Work to complete:
Every entry must be duplicated precisely as written.

Dataset entries:
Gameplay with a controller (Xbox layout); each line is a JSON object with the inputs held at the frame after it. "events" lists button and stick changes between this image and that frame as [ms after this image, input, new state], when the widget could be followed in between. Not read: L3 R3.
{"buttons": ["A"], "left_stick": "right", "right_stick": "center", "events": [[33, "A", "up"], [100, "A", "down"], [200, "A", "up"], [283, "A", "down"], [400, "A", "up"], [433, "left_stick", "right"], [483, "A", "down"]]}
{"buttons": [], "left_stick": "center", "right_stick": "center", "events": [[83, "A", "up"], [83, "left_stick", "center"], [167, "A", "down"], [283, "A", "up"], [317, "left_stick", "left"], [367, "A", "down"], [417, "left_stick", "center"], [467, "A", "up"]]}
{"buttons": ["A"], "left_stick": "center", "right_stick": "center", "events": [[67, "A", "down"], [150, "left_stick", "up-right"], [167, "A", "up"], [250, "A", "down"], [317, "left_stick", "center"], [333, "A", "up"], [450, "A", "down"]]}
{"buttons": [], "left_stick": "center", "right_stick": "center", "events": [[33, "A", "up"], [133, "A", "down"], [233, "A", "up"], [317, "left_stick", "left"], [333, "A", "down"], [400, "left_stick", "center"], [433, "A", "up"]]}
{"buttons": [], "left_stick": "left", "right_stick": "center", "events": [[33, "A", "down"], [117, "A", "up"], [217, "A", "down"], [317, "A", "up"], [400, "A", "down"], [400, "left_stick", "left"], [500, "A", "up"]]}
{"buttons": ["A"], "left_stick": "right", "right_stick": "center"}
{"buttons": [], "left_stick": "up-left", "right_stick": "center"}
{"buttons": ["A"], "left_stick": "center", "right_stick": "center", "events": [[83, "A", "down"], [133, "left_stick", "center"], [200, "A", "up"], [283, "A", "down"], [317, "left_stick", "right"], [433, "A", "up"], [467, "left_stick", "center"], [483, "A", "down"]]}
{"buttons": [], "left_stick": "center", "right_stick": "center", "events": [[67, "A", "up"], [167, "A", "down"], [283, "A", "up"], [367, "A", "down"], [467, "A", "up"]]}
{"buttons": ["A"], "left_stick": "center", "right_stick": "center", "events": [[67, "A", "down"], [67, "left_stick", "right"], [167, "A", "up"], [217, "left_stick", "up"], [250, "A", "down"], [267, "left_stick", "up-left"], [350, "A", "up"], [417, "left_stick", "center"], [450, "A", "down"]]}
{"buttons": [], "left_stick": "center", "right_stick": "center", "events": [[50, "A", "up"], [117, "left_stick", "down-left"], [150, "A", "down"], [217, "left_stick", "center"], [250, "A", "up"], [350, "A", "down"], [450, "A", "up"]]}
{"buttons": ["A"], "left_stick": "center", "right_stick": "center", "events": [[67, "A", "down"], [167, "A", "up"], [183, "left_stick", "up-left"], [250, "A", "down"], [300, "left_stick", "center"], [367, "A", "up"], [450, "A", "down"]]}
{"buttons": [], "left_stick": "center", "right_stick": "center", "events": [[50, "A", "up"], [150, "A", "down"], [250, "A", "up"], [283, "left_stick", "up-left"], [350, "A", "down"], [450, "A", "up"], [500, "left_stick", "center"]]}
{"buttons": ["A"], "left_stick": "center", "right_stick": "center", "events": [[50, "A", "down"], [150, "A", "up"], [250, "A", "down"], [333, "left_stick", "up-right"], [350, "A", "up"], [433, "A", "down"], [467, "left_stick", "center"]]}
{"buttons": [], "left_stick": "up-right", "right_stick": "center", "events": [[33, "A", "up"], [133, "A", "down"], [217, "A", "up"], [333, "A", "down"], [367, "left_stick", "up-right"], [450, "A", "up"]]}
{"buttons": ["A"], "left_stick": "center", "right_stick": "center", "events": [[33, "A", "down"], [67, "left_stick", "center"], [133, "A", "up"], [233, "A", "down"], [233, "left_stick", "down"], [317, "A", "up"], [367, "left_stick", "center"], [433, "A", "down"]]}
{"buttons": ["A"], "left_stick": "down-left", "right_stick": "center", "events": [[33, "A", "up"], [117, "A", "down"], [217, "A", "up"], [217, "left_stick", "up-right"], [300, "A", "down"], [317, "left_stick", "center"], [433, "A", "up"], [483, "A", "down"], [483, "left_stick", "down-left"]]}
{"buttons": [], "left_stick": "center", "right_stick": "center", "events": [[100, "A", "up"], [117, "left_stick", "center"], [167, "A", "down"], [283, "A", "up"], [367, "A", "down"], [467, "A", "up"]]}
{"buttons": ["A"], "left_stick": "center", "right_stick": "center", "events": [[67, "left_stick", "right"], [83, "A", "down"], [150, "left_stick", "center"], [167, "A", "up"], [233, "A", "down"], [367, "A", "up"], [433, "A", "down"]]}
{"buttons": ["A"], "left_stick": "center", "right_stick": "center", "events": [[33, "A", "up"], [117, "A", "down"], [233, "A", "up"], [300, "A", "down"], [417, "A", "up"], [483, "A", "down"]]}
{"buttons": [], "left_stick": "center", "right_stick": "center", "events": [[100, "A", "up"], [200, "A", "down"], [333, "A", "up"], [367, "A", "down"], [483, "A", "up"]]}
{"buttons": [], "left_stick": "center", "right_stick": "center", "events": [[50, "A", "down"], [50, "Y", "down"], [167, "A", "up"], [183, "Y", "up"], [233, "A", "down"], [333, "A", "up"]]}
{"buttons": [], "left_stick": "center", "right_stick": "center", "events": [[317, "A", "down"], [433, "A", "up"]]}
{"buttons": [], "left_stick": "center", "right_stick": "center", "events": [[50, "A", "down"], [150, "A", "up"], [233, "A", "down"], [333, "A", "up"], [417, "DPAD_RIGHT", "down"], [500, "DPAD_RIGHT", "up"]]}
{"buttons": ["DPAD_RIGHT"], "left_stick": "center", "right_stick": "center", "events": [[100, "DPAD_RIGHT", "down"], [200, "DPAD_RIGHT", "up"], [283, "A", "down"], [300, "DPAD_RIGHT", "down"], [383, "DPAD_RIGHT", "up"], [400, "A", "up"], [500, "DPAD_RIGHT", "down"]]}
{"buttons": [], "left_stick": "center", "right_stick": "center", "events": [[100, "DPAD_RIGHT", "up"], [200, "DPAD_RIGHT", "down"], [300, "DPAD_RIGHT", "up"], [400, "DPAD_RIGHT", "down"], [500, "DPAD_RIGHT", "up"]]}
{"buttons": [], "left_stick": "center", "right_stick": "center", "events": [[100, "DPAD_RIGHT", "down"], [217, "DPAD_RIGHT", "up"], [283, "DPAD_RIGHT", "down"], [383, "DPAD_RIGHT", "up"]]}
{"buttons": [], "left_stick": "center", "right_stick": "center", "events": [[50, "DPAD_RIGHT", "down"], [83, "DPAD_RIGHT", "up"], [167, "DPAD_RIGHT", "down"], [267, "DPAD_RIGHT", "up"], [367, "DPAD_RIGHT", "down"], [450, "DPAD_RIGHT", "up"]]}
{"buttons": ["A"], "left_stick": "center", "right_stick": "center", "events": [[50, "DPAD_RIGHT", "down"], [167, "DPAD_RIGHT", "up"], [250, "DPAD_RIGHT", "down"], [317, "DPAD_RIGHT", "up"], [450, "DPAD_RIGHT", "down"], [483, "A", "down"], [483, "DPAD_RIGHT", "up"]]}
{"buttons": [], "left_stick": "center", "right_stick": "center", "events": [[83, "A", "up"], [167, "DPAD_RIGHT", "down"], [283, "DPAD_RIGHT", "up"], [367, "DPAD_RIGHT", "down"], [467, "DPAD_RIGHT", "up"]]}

Reply:
Gameplay with a controller (Xbox layout); each line is a JSON object with the inputs held at the frame after it. "events" lists button and stick changes between this image and that frame as [ms after this image, input, new state], when the widget could be followed in between. Not read: L3 R3.
{"buttons": ["A"], "left_stick": "right", "right_stick": "center", "events": [[33, "A", "up"], [100, "A", "down"], [200, "A", "up"], [283, "A", "down"], [400, "A", "up"], [433, "left_stick", "right"], [483, "A", "down"]]}
{"buttons": [], "left_stick": "center", "right_stick": "center", "events": [[83, "A", "up"], [83, "left_stick", "center"], [167, "A", "down"], [283, "A", "up"], [317, "left_stick", "left"], [367, "A", "down"], [417, "left_stick", "center"], [467, "A", "up"]]}
{"buttons": ["A"], "left_stick": "center", "right_stick": "center", "events": [[67, "A", "down"], [150, "left_stick", "up-right"], [167, "A", "up"], [250, "A", "down"], [317, "left_stick", "center"], [333, "A", "up"], [450, "A", "down"]]}
{"buttons": [], "left_stick": "center", "right_stick": "center", "events": [[33, "A", "up"], [133, "A", "down"], [233, "A", "up"], [317, "left_stick", "left"], [333, "A", "down"], [400, "left_stick", "center"], [433, "A", "up"]]}
{"buttons": [], "left_stick": "left", "right_stick": "center", "events": [[33, "A", "down"], [117, "A", "up"], [217, "A", "down"], [317, "A", "up"], [400, "A", "down"], [400, "left_stick", "left"], [500, "A", "up"]]}
{"buttons": ["A"], "left_stick": "right", "right_stick": "center"}
{"buttons": [], "left_stick": "up-left", "right_stick": "center"}
{"buttons": ["A"], "left_stick": "center", "right_stick": "center", "events": [[83, "A", "down"], [133, "left_stick", "center"], [200, "A", "up"], [283, "A", "down"], [317, "left_stick", "right"], [433, "A", "up"], [467, "left_stick", "center"], [483, "A", "down"]]}
{"buttons": [], "left_stick": "center", "right_stick": "center", "events": [[67, "A", "up"], [167, "A", "down"], [283, "A", "up"], [367, "A", "down"], [467, "A", "up"]]}
{"buttons": ["A"], "left_stick": "center", "right_stick": "center", "events": [[67, "A", "down"], [67, "left_stick", "right"], [167, "A", "up"], [217, "left_stick", "up"], [250, "A", "down"], [267, "left_stick", "up-left"], [350, "A", "up"], [417, "left_stick", "center"], [450, "A", "down"]]}
{"buttons": [], "left_stick": "center", "right_stick": "center", "events": [[50, "A", "up"], [117, "left_stick", "down-left"], [150, "A", "down"], [217, "left_stick", "center"], [250, "A", "up"], [350, "A", "down"], [450, "A", "up"]]}
{"buttons": ["A"], "left_stick": "center", "right_stick": "center", "events": [[67, "A", "down"], [167, "A", "up"], [183, "left_stick", "up-left"], [250, "A", "down"], [300, "left_stick", "center"], [367, "A", "up"], [450, "A", "down"]]}
{"buttons": [], "left_stick": "center", "right_stick": "center", "events": [[50, "A", "up"], [150, "A", "down"], [250, "A", "up"], [283, "left_stick", "up-left"], [350, "A", "down"], [450, "A", "up"], [500, "left_stick", "center"]]}
{"buttons": ["A"], "left_stick": "center", "right_stick": "center", "events": [[50, "A", "down"], [150, "A", "up"], [250, "A", "down"], [333, "left_stick", "up-right"], [350, "A", "up"], [433, "A", "down"], [467, "left_stick", "center"]]}
{"buttons": [], "left_stick": "up-right", "right_stick": "center", "events": [[33, "A", "up"], [133, "A", "down"], [217, "A", "up"], [333, "A", "down"], [367, "left_stick", "up-right"], [450, "A", "up"]]}
{"buttons": ["A"], "left_stick": "center", "right_stick": "center", "events": [[33, "A", "down"], [67, "left_stick", "center"], [133, "A", "up"], [233, "A", "down"], [233, "left_stick", "down"], [317, "A", "up"], [367, "left_stick", "center"], [433, "A", "down"]]}
{"buttons": ["A"], "left_stick": "down-left", "right_stick": "center", "events": [[33, "A", "up"], [117, "A", "down"], [217, "A", "up"], [217, "left_stick", "up-right"], [300, "A", "down"], [317, "left_stick", "center"], [433, "A", "up"], [483, "A", "down"], [483, "left_stick", "down-left"]]}
{"buttons": [], "left_stick": "center", "right_stick": "center", "events": [[100, "A", "up"], [117, "left_stick", "center"], [167, "A", "down"], [283, "A", "up"], [367, "A", "down"], [467, "A", "up"]]}
{"buttons": ["A"], "left_stick": "center", "right_stick": "center", "events": [[67, "left_stick", "right"], [83, "A", "down"], [150, "left_stick", "center"], [167, "A", "up"], [233, "A", "down"], [367, "A", "up"], [433, "A", "down"]]}
{"buttons": ["A"], "left_stick": "center", "right_stick": "center", "events": [[33, "A", "up"], [117, "A", "down"], [233, "A", "up"], [300, "A", "down"], [417, "A", "up"], [483, "A", "down"]]}
{"buttons": [], "left_stick": "center", "right_stick": "center", "events": [[100, "A", "up"], [200, "A", "down"], [333, "A", "up"], [367, "A", "down"], [483, "A", "up"]]}
{"buttons": [], "left_stick": "center", "right_stick": "center", "events": [[50, "A", "down"], [50, "Y", "down"], [167, "A", "up"], [183, "Y", "up"], [233, "A", "down"], [333, "A", "up"]]}
{"buttons": [], "left_stick": "center", "right_stick": "center", "events": [[317, "A", "down"], [433, "A", "up"]]}
{"buttons": [], "left_stick": "center", "right_stick": "center", "events": [[50, "A", "down"], [150, "A", "up"], [233, "A", "down"], [333, "A", "up"], [417, "DPAD_RIGHT", "down"], [500, "DPAD_RIGHT", "up"]]}
{"buttons": ["DPAD_RIGHT"], "left_stick": "center", "right_stick": "center", "events": [[100, "DPAD_RIGHT", "down"], [200, "DPAD_RIGHT", "up"], [283, "A", "down"], [300, "DPAD_RIGHT", "down"], [383, "DPAD_RIGHT", "up"], [400, "A", "up"], [500, "DPAD_RIGHT", "down"]]}
{"buttons": [], "left_stick": "center", "right_stick": "center", "events": [[100, "DPAD_RIGHT", "up"], [200, "DPAD_RIGHT", "down"], [300, "DPAD_RIGHT", "up"], [400, "DPAD_RIGHT", "down"], [500, "DPAD_RIGHT", "up"]]}
{"buttons": [], "left_stick": "center", "right_stick": "center", "events": [[100, "DPAD_RIGHT", "down"], [217, "DPAD_RIGHT", "up"], [283, "DPAD_RIGHT", "down"], [383, "DPAD_RIGHT", "up"]]}
{"buttons": [], "left_stick": "center", "right_stick": "center", "events": [[50, "DPAD_RIGHT", "down"], [83, "DPAD_RIGHT", "up"], [167, "DPAD_RIGHT", "down"], [267, "DPAD_RIGHT", "up"], [367, "DPAD_RIGHT", "down"], [450, "DPAD_RIGHT", "up"]]}
{"buttons": ["A"], "left_stick": "center", "right_stick": "center", "events": [[50, "DPAD_RIGHT", "down"], [167, "DPAD_RIGHT", "up"], [250, "DPAD_RIGHT", "down"], [317, "DPAD_RIGHT", "up"], [450, "DPAD_RIGHT", "down"], [483, "A", "down"], [483, "DPAD_RIGHT", "up"]]}
{"buttons": [], "left_stick": "center", "right_stick": "center", "events": [[83, "A", "up"], [167, "DPAD_RIGHT", "down"], [283, "DPAD_RIGHT", "up"], [367, "DPAD_RIGHT", "down"], [467, "DPAD_RIGHT", "up"]]}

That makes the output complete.